I can know that I am deeply, profoundly happy. I can know that the happiness I derive from my relationship with my husband seems intimately connected to the happiness I experience in my relationship with God, because my relationship with my partner affords me opportunities for service, sacrifice, and caring, all things that bring me closer to God. I can know that I find such profound happiness in my relationship with my husband that I would never willingly leave it.
But I can't know if or how my happiness compares to someone else's. And it used to worry me that those who said I couldn't possibly be as happy as they were might be right.
But I've learned to get over that, largely because of my relationship with God. When I worry about those kinds of things, God reassures me that those kinds of comparisons are pointless and perhaps even sinful. And there's plenty of scriptural testimony to that effect.
I understand that the happiness I derive from my husband is a happiness that could be taken away from me. I don't like to think about those kinds of possibilities. But I acknowledge it. And I even trust that if I were to suddenly lose my life partner that God would be there for me, sustaining me through that loss. And I know that the love and joy and sustenance I find in my relationship with God is the one happiness that can never be taken away from me.
There is a happiness I yearn for that is very close to the happiness I find in God, and that is the happiness that would come from being a member of Jesus Christ's Church. But ultimately, the happiness I find in God trumps even that. God has reminded me that it's not my fault that the Church won't have me. I've been strongly incentivized by God to stay as close to the Church as possible; to attend it as often as possible; to live as many of its precepts and teachings as possible. God has made it clear to me that these kinds of efforts are the efforts I'm expected to make if I love him. And I do love him, so I do make them. Still, I would like to take the sacrament. I would like to go the temple. I would like to hold a calling. At some level, those things are unhappinesses in my life. But my joy in Christ allows me to endure that unhappiness with a certain amount of equanimity and patience.
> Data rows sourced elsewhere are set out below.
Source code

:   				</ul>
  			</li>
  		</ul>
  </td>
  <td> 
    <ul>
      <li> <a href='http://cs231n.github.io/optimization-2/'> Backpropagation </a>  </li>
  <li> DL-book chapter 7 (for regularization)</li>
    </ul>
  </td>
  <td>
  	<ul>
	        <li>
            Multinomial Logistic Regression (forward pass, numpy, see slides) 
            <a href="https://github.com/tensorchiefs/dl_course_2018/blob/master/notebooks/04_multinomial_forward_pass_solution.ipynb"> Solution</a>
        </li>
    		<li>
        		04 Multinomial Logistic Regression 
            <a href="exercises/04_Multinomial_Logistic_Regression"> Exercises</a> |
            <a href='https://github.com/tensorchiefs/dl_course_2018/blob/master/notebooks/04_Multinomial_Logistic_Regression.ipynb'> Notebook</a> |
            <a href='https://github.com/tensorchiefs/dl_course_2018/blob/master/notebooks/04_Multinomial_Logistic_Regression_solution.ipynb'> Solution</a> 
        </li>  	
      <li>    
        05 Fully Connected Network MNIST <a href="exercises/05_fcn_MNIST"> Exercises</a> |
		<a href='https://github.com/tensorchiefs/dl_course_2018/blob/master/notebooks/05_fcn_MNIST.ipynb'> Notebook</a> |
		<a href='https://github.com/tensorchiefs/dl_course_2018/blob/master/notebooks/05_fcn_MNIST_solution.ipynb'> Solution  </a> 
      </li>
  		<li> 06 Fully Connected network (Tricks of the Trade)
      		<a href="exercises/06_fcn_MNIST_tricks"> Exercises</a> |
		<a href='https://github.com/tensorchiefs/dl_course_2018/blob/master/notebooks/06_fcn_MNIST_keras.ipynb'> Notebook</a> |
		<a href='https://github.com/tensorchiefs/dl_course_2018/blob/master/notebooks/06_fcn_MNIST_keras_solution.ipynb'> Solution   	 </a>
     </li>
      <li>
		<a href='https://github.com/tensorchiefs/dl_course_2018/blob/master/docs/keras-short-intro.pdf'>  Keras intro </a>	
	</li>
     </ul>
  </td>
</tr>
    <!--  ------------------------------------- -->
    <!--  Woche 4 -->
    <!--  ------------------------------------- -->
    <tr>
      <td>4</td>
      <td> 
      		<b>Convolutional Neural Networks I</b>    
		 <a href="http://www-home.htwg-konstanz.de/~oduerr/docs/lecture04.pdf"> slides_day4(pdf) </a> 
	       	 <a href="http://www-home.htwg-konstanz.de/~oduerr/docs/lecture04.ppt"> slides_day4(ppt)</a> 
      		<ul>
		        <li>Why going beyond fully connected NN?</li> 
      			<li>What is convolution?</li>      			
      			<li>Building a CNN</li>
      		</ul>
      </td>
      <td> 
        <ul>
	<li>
So, I've resolved certain doubts for myself, though I guess my joy is still a problem for those of you out there who are convinced beyond a reasonable shadow of doubt that I am a terrible sinner. And I guess some Christian ministers will feel obligated to exercise themselves over it, lest I (and other happy homosexuals) offer a bad example to those who can still be saved from lives of false happiness. Some might even feel that their only recourse is to deny that happiness has anything to do with the meaning of life.
Plenty have also felt obligated to judge, and plenty more will, I am sure, as time goes on. In their minds I must be either terribly deceived, or a liar of the first magnitude. My blog is littered with occasional calls to repentance, and I'm happy to leave them there as little historic reminders of the road we're all traveling together.
I know there are far more others out there who, like me, are perplexed. Lots of questions that need answering. Lots of pain unresolved.
But somewhere, deep down, there's peace. That's what keeps me going.